Each night as we sit around the dinner table as a family, we go around the table and share the high and low point of our day. We call it “high and lows.” In teaching this to our daughter Kate, the terms high and low make no sense in her 3-year-old mind so we ask her, “What made you happy today?” and “What made you sad?”
In repeating this nightly ritual, I’ve come to realize, we’ve unintentionally taught Kate that “happy” things are better than “sad” things. And perhaps, unknowingly, we are also teaching her that it’s best to increase the amount of happy experiences in our life and decrease the sad.

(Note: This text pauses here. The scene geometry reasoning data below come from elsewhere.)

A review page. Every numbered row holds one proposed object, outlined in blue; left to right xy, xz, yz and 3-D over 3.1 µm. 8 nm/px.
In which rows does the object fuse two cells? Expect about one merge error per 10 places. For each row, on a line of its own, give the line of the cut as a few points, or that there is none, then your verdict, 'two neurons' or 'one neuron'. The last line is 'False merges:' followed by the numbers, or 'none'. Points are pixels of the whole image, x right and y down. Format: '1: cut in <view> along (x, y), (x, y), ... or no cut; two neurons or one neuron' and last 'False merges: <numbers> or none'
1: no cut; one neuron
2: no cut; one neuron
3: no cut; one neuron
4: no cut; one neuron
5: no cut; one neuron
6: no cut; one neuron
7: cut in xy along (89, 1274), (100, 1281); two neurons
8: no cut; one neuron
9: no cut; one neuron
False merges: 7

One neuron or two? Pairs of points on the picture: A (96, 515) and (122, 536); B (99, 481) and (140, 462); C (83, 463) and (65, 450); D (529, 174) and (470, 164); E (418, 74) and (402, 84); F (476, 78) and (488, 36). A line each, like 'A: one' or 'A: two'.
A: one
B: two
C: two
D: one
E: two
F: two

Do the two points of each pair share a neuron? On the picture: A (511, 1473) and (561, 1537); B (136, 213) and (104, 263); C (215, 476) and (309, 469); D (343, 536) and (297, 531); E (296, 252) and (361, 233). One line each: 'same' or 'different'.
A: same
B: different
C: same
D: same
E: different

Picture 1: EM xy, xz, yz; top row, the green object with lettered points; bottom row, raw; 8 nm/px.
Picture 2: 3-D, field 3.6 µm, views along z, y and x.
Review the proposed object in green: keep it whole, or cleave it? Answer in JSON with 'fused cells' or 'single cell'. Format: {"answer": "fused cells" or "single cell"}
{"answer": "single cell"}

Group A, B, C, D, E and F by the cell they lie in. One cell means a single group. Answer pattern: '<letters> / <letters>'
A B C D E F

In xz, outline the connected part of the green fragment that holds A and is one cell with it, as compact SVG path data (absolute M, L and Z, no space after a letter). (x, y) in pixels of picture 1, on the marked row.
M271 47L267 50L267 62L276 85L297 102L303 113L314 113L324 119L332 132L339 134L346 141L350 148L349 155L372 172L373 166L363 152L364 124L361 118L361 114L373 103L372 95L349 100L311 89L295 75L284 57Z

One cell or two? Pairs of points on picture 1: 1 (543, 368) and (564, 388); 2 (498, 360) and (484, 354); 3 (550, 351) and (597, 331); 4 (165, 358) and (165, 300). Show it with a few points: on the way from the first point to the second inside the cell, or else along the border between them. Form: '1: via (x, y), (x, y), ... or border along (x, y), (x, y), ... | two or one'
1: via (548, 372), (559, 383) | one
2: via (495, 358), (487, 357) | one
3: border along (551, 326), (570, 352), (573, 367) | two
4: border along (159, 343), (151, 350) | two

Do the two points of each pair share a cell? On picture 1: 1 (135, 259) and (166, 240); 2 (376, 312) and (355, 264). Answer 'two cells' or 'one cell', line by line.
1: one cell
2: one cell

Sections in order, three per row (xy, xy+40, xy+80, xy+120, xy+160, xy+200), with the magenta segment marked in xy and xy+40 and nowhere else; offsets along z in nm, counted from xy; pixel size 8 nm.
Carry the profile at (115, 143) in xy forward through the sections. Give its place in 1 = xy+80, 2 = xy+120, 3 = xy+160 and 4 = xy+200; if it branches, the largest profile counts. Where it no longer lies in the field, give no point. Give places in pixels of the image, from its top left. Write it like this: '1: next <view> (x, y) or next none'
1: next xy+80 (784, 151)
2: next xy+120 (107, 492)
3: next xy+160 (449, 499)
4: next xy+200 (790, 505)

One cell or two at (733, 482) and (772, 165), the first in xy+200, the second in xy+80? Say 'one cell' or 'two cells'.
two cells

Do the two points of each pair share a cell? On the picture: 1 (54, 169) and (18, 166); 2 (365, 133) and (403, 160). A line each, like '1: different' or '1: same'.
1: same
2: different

After all, that’s the principle on which our country was found, “life, liberty and the pursuit of happiness.”
But is there something to be said about embracing sadness?
When people experience tragedy we expect them to grieve. It seems a bit strange if they don’t. But what about allowing yourselves to be sad when it’s triggered by something you see, hear or experience?
Now, before you stop reading or click over to another blog thinking this just took a depressing turn… take a look at this video.
In an interview, comedian Louis C.K. tells of a similar experience. (Quick disclaimer: If you go searching for Louis C.K. stuff on the internet as a result of reading this, note that he can be quite offensive.) In the interview he was talking about how we often distract ourselves from things we don’t want to experience and feel.
He went on to tell about a time he was driving in his car and a sad song came on the radio. He said as the song played he started to feel sad and instead of changing the station or turning it off, he pulled his car over and allowed himself to cry to the song. In the interview, he went on to say that profound joy is discovered after knowing deep sorrow. It’s through embracing the sadness, working through it and coming out on the other side where we discover true joy.
In the end, by distracting ourselves in moments where sadness creeps in, we end up living in this in between space where we never let ourselves feel sad, and as a result, never truly find deep joy.
So I finish by asking the questions again, is there something to be said about embracing sadness?
What do you think? Do either the video or the Louis C.K.’s comments resonate with you?